Information Systems Defined

The exact definition of information systems is going to vary depending upon the speaker or the writer. A science historian will probably give a different definition than a computer programmer or a systems analyst. However, both parties are going to recognize the tremendous impact that information systems have had on the world.

Information systems could be generally defined as an operation’s data and communication technology. However, the Internet itself is an information system, and it’s an information system that spans the entire world. Our increasingly global society could be regarded as an operation in its own right, especially since an increasing number of people are participating in the industrial aspects of modern society. The Internet is an information system that seems to also bring other information systems together, as if it were a massive, overarching information system operating on a meta level.

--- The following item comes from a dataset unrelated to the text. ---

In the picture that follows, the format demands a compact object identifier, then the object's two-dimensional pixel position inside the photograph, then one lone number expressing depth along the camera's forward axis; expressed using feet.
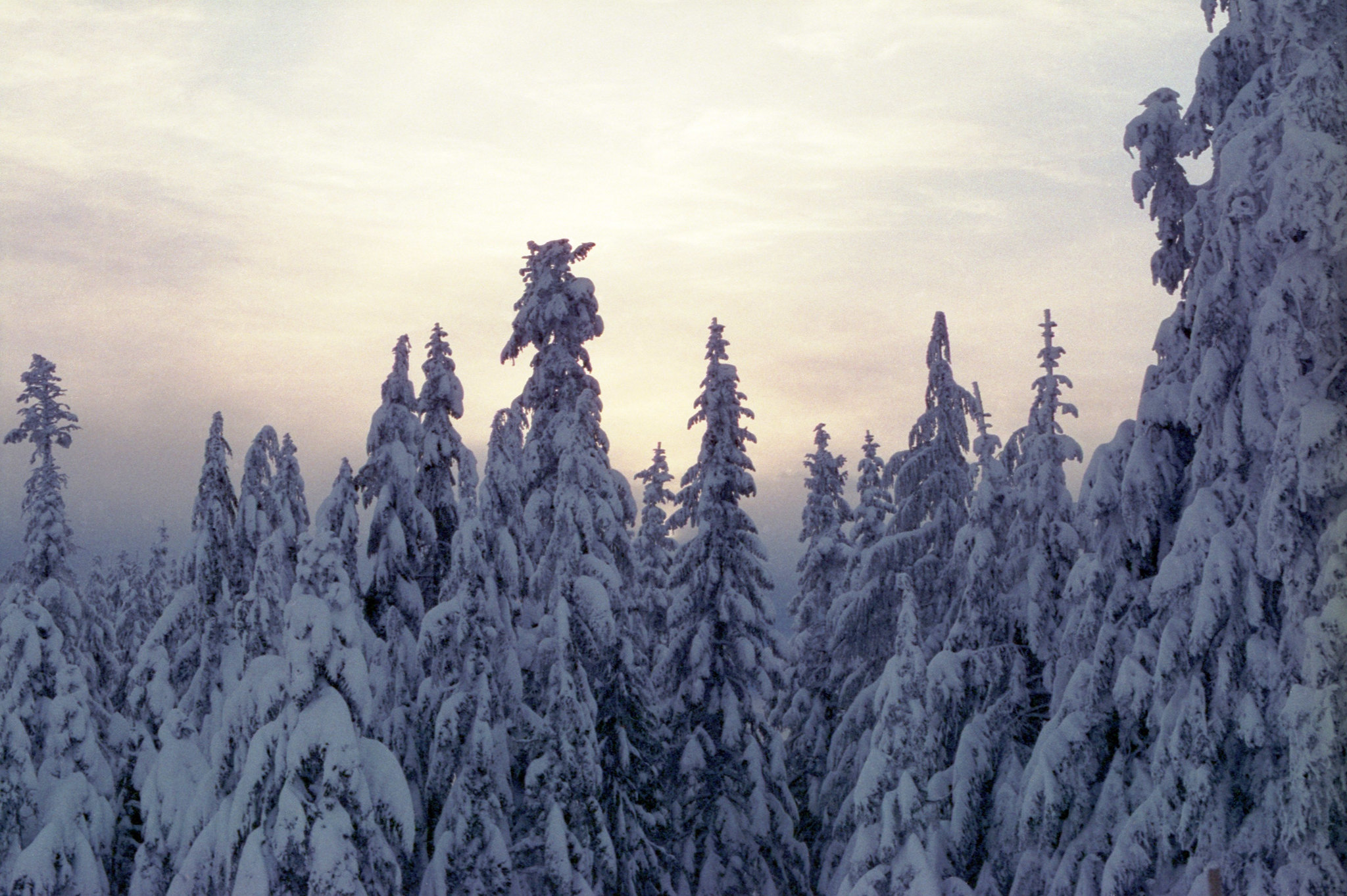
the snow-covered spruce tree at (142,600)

Information systems will have inputs, processing, and outputs. The inputs and outputs could be almost anything, and the processing could be multifaceted. However, even the simplest information systems will have these components at least. While many of the information systems that people think of today are extremely complicated, plenty of them can actually be relatively straightforward. Customer relationship management systems are information systems, and they’re largely about keeping records of the relevant activities of specific customers.

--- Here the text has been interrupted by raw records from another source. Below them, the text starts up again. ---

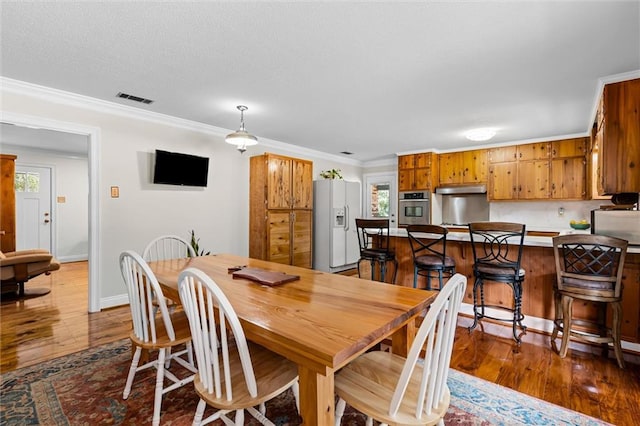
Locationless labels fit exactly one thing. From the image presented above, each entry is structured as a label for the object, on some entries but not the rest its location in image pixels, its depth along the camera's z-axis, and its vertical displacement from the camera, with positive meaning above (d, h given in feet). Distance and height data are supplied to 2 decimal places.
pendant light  10.73 +2.55
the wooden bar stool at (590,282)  7.33 -1.80
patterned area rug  5.49 -3.82
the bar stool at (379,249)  11.46 -1.54
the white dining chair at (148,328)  5.24 -2.26
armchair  12.21 -2.49
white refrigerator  18.42 -0.98
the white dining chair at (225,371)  3.69 -2.26
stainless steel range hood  17.93 +1.32
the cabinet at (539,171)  15.31 +2.18
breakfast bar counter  8.07 -2.33
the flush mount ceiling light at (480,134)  13.81 +3.59
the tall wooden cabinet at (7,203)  17.20 +0.35
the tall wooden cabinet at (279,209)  15.38 +0.05
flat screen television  12.50 +1.78
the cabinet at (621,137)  8.40 +2.11
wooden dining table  3.35 -1.46
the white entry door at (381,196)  22.49 +1.13
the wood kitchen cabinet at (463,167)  18.02 +2.71
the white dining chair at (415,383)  3.29 -2.33
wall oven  19.13 +0.17
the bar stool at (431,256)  9.50 -1.56
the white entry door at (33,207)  19.47 +0.14
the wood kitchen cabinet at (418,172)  19.15 +2.54
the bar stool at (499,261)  8.50 -1.56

Businesses will have information systems like customer relationship management systems, as well as a whole host of other information systems. Some people might regard these types of information systems as simple facets of much larger information systems, but the categorization sometimes becomes a matter of semantics. Still though, it should be noted that even the most simple businesses will use several information systems in order to manage all of their organizational and managerial matters.

People aren’t going to be surprised that software companies are little more than series of interlocking information systems, at least at one level. However, even restaurants and clothing stores are going to run on information and information systems. The Information Age isn’t just defined by the fact that so many people use the Internet today and mass communication networks. The fact that the world runs through information systems helps to truly define our age.